BRIEF
Down to the last line, repeat the data below exactly.

(Saved entries)

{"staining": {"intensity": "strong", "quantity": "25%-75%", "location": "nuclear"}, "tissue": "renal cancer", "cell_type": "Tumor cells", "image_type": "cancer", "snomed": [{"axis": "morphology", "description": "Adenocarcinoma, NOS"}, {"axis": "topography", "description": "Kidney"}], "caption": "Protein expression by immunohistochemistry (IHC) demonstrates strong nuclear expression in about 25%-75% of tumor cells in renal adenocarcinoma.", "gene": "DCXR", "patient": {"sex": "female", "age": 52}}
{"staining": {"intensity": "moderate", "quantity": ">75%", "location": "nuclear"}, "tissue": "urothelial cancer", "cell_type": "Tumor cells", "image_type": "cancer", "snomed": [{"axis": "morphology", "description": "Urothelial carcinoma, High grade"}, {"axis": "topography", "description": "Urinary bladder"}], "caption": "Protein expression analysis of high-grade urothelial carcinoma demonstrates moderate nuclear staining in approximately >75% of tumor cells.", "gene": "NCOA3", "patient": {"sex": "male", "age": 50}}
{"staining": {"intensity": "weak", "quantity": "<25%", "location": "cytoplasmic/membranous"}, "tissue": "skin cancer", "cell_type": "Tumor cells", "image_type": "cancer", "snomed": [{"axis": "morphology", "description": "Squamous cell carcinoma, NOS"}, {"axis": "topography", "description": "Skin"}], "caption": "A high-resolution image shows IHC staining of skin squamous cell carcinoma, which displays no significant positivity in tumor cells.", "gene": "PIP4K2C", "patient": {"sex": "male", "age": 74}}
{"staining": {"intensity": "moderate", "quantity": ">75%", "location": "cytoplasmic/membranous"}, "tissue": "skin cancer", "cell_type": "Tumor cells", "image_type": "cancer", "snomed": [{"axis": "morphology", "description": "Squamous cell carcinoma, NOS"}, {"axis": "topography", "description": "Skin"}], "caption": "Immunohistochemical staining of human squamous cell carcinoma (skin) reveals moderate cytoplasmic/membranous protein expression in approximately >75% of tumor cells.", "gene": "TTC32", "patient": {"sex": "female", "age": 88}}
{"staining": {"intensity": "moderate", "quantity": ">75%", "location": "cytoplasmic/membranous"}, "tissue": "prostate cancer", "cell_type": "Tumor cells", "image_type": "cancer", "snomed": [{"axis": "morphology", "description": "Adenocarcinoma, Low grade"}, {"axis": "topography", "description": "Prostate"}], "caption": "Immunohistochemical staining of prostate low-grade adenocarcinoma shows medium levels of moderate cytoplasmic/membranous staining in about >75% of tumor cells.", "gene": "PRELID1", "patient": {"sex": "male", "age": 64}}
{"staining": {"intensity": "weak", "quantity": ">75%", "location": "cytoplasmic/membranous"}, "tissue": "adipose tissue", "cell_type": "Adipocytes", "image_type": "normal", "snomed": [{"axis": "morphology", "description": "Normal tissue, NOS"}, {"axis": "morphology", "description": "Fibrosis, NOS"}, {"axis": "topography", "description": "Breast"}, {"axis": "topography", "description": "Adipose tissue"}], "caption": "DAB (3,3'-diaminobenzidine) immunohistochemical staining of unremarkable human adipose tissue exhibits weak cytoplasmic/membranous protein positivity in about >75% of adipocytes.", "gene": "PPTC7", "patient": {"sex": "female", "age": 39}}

SOLUTION TO THIS TASK
{"staining": {"intensity": "strong", "quantity": "25%-75%", "location": "nuclear"}, "tissue": "renal cancer", "cell_type": "Tumor cells", "image_type": "cancer", "snomed": [{"axis": "morphology", "description": "Adenocarcinoma, NOS"}, {"axis": "topography", "description": "Kidney"}], "caption": "Protein expression by immunohistochemistry (IHC) demonstrates strong nuclear expression in about 25%-75% of tumor cells in renal adenocarcinoma.", "gene": "DCXR", "patient": {"sex": "female", "age": 52}}
{"staining": {"intensity": "moderate", "quantity": ">75%", "location": "nuclear"}, "tissue": "urothelial cancer", "cell_type": "Tumor cells", "image_type": "cancer", "snomed": [{"axis": "morphology", "description": "Urothelial carcinoma, High grade"}, {"axis": "topography", "description": "Urinary bladder"}], "caption": "Protein expression analysis of high-grade urothelial carcinoma demonstrates moderate nuclear staining in approximately >75% of tumor cells.", "gene": "NCOA3", "patient": {"sex": "male", "age": 50}}
{"staining": {"intensity": "weak", "quantity": "<25%", "location": "cytoplasmic/membranous"}, "tissue": "skin cancer", "cell_type": "Tumor cells", "image_type": "cancer", "snomed": [{"axis": "morphology", "description": "Squamous cell carcinoma, NOS"}, {"axis": "topography", "description": "Skin"}], "caption": "A high-resolution image shows IHC staining of skin squamous cell carcinoma, which displays no significant positivity in tumor cells.", "gene": "PIP4K2C", "patient": {"sex": "male", "age": 74}}
{"staining": {"intensity": "moderate", "quantity": ">75%", "location": "cytoplasmic/membranous"}, "tissue": "skin cancer", "cell_type": "Tumor cells", "image_type": "cancer", "snomed": [{"axis": "morphology", "description": "Squamous cell carcinoma, NOS"}, {"axis": "topography", "description": "Skin"}], "caption": "Immunohistochemical staining of human squamous cell carcinoma (skin) reveals moderate cytoplasmic/membranous protein expression in approximately >75% of tumor cells.", "gene": "TTC32", "patient": {"sex": "female", "age": 88}}
{"staining": {"intensity": "moderate", "quantity": ">75%", "location": "cytoplasmic/membranous"}, "tissue": "prostate cancer", "cell_type": "Tumor cells", "image_type": "cancer", "snomed": [{"axis": "morphology", "description": "Adenocarcinoma, Low grade"}, {"axis": "topography", "description": "Prostate"}], "caption": "Immunohistochemical staining of prostate low-grade adenocarcinoma shows medium levels of moderate cytoplasmic/membranous staining in about >75% of tumor cells.", "gene": "PRELID1", "patient": {"sex": "male", "age": 64}}
{"staining": {"intensity": "weak", "quantity": ">75%", "location": "cytoplasmic/membranous"}, "tissue": "adipose tissue", "cell_type": "Adipocytes", "image_type": "normal", "snomed": [{"axis": "morphology", "description": "Normal tissue, NOS"}, {"axis": "morphology", "description": "Fibrosis, NOS"}, {"axis": "topography", "description": "Breast"}, {"axis": "topography", "description": "Adipose tissue"}], "caption": "DAB (3,3'-diaminobenzidine) immunohistochemical staining of unremarkable human adipose tissue exhibits weak cytoplasmic/membranous protein positivity in about >75% of adipocytes.", "gene": "PPTC7", "patient": {"sex": "female", "age": 39}}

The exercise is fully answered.